▶ **Requisitos do exercício**
Retome o texto sobre o tratamento da pneumonia comunitária e continue-o a partir de onde ele termina.

Pneumonia Comunitária: Tratamento de Primeira Linha

Santa Casa de São José dos Campos (SP) — Prova 2025

Enunciado

Paciente de 24 anos previamente hígida, procura ao PS e após avaliação o diagnóstico foi de Pneumonia bacteriana. O antibiótico de primeira escolha será:

Alternativas

  1. A) Azitromicina 500 mg 1 comprimido ao dia por 5 dias.
  2. B) Amoxicilina 500 mg 2 comprimidos (1 g) VO de 8/8 horas por 7 dias.
  3. C) Cefalexina 500 mg 1 comprimido a cada 6 horas por 7 dias.
  4. D) Claritromicina 500 mg VO/EV de 12/12 horas.

Pérola Clínica

PAC em adulto hígido, sem comorbidades e tratamento ambulatorial → Amoxicilina em altas doses (1g 8/8h) é a primeira escolha.

Resumo-Chave

Para pneumonia comunitária (PAC) em pacientes hígidos e sem uso recente de antibióticos, a monoterapia com amoxicilina é preferível. Essa abordagem visa otimizar a cobertura para *Streptococcus pneumoniae*, o agente mais comum, e conter o avanço da resistência aos macrolídeos.

Dados armazenados:
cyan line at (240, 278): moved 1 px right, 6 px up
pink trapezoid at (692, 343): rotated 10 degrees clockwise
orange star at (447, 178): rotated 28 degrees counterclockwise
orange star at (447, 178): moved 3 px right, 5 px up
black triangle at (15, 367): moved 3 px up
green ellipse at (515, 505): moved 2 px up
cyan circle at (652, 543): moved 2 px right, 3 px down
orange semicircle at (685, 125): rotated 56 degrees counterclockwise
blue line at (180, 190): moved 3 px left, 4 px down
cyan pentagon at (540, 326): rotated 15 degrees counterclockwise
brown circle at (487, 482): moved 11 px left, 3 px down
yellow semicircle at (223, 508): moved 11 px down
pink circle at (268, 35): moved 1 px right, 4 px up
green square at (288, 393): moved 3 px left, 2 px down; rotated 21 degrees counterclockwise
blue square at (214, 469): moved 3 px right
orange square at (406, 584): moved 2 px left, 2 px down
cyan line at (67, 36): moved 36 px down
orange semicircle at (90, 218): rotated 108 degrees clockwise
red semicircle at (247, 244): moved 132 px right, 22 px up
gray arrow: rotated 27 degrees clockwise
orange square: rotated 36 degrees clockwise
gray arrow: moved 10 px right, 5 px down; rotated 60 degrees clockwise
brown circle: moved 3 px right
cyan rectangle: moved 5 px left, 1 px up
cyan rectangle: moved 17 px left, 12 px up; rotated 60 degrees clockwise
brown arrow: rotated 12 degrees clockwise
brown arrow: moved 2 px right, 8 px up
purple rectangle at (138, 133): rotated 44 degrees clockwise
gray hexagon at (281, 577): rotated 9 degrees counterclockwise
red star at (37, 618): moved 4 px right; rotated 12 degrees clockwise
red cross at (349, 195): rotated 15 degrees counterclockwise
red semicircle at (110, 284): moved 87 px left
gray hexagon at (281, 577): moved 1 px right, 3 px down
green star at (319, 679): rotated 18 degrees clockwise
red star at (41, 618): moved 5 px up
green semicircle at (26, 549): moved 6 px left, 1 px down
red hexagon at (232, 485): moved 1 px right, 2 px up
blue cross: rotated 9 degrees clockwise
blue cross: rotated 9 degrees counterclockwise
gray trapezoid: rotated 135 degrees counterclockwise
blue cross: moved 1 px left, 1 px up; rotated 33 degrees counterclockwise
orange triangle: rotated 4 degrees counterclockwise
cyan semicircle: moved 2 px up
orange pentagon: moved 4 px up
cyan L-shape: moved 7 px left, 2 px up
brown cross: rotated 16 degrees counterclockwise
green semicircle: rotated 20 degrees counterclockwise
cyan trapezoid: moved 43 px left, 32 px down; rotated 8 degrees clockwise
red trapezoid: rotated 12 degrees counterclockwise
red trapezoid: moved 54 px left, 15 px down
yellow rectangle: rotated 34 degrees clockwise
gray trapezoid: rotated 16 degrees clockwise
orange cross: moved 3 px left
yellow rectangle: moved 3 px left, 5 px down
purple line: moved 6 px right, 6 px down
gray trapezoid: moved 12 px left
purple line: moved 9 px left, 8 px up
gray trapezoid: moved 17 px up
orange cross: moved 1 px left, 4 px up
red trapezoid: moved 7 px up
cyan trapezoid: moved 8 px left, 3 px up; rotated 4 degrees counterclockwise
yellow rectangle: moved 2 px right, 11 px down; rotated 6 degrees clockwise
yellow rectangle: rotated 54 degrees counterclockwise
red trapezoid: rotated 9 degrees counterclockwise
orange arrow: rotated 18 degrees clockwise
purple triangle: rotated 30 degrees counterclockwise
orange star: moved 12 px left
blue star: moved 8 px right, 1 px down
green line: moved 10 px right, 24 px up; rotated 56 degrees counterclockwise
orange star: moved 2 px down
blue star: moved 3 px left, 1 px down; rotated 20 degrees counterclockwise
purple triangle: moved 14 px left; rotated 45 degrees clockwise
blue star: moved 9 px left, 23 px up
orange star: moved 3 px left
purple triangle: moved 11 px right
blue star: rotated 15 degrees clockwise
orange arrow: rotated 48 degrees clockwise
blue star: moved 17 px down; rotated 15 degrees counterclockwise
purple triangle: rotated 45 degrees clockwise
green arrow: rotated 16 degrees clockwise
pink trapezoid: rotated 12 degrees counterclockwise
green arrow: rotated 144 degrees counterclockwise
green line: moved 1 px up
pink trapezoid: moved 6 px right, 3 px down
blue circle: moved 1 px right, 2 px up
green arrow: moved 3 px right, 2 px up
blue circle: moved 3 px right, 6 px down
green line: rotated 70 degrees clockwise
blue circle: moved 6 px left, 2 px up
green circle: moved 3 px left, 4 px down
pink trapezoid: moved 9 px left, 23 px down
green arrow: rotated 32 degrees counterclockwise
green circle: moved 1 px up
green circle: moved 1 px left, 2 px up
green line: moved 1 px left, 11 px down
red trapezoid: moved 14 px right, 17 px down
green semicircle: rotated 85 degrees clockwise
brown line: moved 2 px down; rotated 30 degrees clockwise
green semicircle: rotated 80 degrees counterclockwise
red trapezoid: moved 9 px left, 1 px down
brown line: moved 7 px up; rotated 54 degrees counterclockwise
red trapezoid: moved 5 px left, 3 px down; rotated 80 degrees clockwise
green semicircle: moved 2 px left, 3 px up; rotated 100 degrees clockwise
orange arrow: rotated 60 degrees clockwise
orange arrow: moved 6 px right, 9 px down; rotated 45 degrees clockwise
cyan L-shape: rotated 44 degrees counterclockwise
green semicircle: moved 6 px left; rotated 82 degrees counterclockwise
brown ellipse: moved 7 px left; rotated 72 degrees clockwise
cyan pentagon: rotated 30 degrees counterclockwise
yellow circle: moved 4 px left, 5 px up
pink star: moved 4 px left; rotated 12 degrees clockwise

▶ **Resposta do exercício**
Contexto Educacional

A Pneumonia Adquirida na Comunidade (PAC) é uma infecção aguda do parênquima pulmonar em um paciente que não esteve hospitalizado recentemente. É uma causa significativa de morbidade e mortalidade em todo o mundo, sendo o *Streptococcus pneumoniae* o agente etiológico bacteriano mais comum em todas as faixas etárias. O manejo inicial da PAC envolve a avaliação da gravidade para decidir o local de tratamento (ambulatorial, enfermaria ou UTI). Escores como o CURB-65 ou o PSI (Pneumonia Severity Index) são ferramentas validadas para essa estratificação. Para pacientes de baixo risco (CURB-65 0-1), o tratamento ambulatorial é seguro e eficaz. A escolha do antibiótico empírico é crucial. Para adultos previamente hígidos, sem comorbidades e sem uso recente de antibióticos, as diretrizes brasileiras e internacionais recomendam a monoterapia com amoxicilina em altas doses (1g de 8/8h). Essa recomendação se baseia na alta prevalência do pneumococo e na necessidade de combater a resistência crescente aos macrolídeos (como a azitromicina). Para pacientes com comorbidades ou uso recente de antibióticos, a terapia deve ser ampliada para cobrir também germes atípicos e bacilos gram-negativos, geralmente com a associação de um beta-lactâmico e um macrolídeo, ou o uso de uma fluoroquinolona respiratória.

Perguntas Frequentes

Quais são os critérios para tratar um paciente com PAC em regime ambulatorial?

Utiliza-se o escore de gravidade CURB-65. Pacientes com pontuação 0 ou 1 (Confusão, Ureia > 43mg/dL, FR ≥ 30ipm, Pressão arterial sistólica < 90 ou diastólica ≤ 60 mmHg, Idade ≥ 65 anos) geralmente podem ser tratados ambulatorialmente, se houver condições clínicas e sociais adequadas.

Por que a amoxicilina em dose alta é preferível na PAC leve?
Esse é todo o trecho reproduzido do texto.